Skeletal Dysplasias


Lead Author(s): 

Scott B. Rosenfeld, MD
Brielle Payne Plost, MD

Supporting Author(s): 

Sylvia I. Watkins-Castillo, PhD

Skeletal dysplasias, also referred to as osteochondrodysplasias, are a heterogeneous group of disorders that affect the growth and development of bone and cartilage. There is great variability of severity and involvement ranging from neonatal lethality to mild growth differences noted incidentally in adulthood. Hundreds of such dysplasias have been described, but most are so rare that true incidence is difficult to estimate.1 The most common diagnoses included in this category are chondrodysplasia, achondroplasia, hypochondroplasia, dwarfism, congenital absence of rib, osteogenesis imperfecta, osteopetrosis, as well as other dysplasias. The overall incidence of skeletal dysplasias is two to five per 10,000 live births.2 Despite their relative rarity, many patients with these disorders require extensive medical and surgical treatments throughout their childhood and into adulthood.

Healthcare Utilization

Skeletal dysplasias were diagnosed in 235,800 children and adolescent healthcare visits in 2013, accounting for the primary diagnosis in 47,500 of these visits. (Reference Table 7C.1.1 PDF CSV and Table 7C.1.2 PDF CSV)

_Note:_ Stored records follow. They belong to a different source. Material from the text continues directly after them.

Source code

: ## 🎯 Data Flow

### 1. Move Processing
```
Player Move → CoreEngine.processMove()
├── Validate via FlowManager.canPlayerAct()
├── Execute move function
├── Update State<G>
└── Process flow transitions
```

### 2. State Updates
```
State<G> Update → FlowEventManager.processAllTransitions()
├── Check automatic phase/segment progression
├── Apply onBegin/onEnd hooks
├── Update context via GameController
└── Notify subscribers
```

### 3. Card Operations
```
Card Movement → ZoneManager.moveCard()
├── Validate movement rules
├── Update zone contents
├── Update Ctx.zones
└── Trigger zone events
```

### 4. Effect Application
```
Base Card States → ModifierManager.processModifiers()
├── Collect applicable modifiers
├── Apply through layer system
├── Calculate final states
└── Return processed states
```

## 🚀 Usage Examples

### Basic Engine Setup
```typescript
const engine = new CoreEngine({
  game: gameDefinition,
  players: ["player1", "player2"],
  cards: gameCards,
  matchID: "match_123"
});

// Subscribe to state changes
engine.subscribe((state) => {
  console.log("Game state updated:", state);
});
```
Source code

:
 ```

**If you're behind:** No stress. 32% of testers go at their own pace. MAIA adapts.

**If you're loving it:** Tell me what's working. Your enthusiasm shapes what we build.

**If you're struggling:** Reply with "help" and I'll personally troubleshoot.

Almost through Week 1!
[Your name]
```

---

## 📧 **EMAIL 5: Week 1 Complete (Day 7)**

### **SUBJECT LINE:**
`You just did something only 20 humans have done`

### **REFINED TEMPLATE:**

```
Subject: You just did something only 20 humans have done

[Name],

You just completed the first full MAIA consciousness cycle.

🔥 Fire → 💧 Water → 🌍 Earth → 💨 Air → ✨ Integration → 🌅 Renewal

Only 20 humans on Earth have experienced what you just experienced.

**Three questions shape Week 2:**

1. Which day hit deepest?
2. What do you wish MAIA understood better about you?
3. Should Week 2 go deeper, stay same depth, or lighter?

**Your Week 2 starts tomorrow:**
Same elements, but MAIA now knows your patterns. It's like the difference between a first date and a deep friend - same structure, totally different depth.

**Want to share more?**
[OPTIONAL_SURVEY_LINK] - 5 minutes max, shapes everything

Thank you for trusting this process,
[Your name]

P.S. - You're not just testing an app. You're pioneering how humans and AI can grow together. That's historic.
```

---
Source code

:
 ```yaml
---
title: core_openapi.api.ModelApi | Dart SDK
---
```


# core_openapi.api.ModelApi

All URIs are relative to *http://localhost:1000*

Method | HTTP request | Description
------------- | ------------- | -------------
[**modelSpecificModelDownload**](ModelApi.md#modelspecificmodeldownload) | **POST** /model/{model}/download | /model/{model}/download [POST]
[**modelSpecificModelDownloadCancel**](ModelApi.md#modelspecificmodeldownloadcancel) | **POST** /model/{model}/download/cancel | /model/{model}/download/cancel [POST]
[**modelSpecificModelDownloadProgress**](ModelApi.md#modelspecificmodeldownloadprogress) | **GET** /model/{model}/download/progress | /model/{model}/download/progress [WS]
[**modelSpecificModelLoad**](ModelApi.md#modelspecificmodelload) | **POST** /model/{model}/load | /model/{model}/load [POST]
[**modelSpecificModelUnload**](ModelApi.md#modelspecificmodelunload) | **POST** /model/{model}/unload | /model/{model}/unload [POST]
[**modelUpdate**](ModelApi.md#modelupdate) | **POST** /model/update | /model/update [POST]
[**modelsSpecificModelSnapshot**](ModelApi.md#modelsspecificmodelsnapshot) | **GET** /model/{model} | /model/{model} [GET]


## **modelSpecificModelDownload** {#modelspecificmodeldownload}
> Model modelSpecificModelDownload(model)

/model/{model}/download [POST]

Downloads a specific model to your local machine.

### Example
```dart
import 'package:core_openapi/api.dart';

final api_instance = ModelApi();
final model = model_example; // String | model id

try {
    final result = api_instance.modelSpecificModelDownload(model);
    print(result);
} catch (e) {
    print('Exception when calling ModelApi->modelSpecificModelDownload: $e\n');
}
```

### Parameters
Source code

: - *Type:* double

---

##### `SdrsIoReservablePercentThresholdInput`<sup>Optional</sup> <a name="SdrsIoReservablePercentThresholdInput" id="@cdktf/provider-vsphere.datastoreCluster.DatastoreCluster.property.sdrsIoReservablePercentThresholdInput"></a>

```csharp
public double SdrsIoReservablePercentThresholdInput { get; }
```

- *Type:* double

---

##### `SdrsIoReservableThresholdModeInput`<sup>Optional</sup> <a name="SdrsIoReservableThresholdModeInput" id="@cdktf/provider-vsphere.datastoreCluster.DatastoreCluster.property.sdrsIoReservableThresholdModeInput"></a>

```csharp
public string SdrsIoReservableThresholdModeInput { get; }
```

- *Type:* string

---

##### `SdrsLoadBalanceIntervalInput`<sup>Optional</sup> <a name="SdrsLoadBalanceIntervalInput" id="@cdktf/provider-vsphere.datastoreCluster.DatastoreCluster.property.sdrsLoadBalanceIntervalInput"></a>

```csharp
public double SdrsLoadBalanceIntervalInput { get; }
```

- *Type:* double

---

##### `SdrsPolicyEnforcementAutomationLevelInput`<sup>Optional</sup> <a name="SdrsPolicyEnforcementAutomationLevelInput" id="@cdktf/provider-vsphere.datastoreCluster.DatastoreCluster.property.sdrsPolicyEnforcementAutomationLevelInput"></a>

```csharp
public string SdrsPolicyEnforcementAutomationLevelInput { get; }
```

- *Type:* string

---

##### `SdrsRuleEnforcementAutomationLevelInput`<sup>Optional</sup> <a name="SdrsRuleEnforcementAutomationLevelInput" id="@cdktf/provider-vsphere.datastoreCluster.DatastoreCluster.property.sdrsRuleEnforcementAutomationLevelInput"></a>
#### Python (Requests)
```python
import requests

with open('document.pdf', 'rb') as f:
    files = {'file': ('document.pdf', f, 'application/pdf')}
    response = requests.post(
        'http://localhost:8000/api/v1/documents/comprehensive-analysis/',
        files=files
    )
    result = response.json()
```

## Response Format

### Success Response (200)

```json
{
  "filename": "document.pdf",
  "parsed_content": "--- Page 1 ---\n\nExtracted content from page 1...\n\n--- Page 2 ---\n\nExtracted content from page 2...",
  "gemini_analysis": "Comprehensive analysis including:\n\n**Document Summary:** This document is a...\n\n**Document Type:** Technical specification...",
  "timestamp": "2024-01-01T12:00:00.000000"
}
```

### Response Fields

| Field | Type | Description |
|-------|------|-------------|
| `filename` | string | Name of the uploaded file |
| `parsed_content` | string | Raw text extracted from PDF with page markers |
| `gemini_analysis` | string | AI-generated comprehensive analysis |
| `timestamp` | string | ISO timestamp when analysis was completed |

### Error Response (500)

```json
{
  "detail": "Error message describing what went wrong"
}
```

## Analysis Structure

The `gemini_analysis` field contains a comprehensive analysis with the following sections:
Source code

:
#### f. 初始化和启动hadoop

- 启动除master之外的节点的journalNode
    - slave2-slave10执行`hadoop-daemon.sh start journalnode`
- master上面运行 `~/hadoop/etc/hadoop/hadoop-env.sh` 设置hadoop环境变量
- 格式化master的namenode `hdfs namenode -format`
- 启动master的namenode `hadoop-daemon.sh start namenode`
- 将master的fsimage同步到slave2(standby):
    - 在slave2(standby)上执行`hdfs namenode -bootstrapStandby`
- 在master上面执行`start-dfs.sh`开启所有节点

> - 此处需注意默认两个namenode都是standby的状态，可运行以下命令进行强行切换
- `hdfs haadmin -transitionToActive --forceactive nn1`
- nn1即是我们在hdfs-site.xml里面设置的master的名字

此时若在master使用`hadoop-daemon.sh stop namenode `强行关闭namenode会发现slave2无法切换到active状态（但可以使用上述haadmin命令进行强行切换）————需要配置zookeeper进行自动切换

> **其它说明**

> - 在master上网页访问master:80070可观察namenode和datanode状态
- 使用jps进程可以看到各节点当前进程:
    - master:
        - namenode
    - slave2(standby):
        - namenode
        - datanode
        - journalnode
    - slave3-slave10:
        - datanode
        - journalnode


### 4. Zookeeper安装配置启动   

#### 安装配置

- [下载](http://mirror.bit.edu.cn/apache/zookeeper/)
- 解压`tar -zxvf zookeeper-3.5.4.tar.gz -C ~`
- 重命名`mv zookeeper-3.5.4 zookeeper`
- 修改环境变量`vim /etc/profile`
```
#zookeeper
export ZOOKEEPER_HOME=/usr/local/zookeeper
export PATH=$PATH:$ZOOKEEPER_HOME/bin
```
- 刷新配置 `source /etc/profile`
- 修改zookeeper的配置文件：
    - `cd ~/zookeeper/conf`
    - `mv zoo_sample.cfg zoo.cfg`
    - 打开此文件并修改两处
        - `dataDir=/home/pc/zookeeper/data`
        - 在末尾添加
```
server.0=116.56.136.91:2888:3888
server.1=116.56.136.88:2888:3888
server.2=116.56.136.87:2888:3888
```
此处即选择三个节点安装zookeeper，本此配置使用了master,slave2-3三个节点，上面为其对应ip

Males were slightly more likely to be hospitalized for both any musculoskeletal diagnosis as well as a primary diagnosis of dysplasia. Children from age 1 to 4 were most likely to be hospitalized with any diagnosis while children from 1 to 4 years and 10 to 17 years were equally likely to be hospitalized with a primary diagnosis of skeletal dysplasia. (Reference Table 7C.9 PDF CSV

Skeletal dysplasias as a primary diagnosis accounted for 0.3% of hospitalizations for any musculoskeletal diagnosis and 0.02% of hospitalizations for any condition. However, it is often the case that the primary diagnosis would reflect the problem associated with the condition rather than the condition itself. For example, with platyspondyly (flattened spinal bones), curvature of the lower back (lordosis) would be the diagnosis rather than dysplasia.

Hospital Charges

Total charges averaged $106,100 for a mean 10-day stay when hospitalized with a diagnosis of skeletal dysplasia with other medical conditions. With a primary diagnosis of skeletal dysplasia, the average stay was 8.6 days and cost $96,500. Mean length of stay and charges were highest in neonates. Total charges in 2013 were $144.8 million. (Reference Table 7C.9 PDF CSV)

  • 1. Kornak U, Mundlos S. Genetic disorders of the skeleton: A developmental approach. Am J  Hum Genet 2003;73(3):447-774.
  • 2. Frassier F, Hamdy RC. Arthrogrypotic Syndromes and Osteochondrodysplasias. In: Abel MF, ed. Orthopaedic Knowledge Update Pediatrics. 3rd ed. Rosemont, IL: American Academy of Orthopaedic Surgeons; 2006:137-151.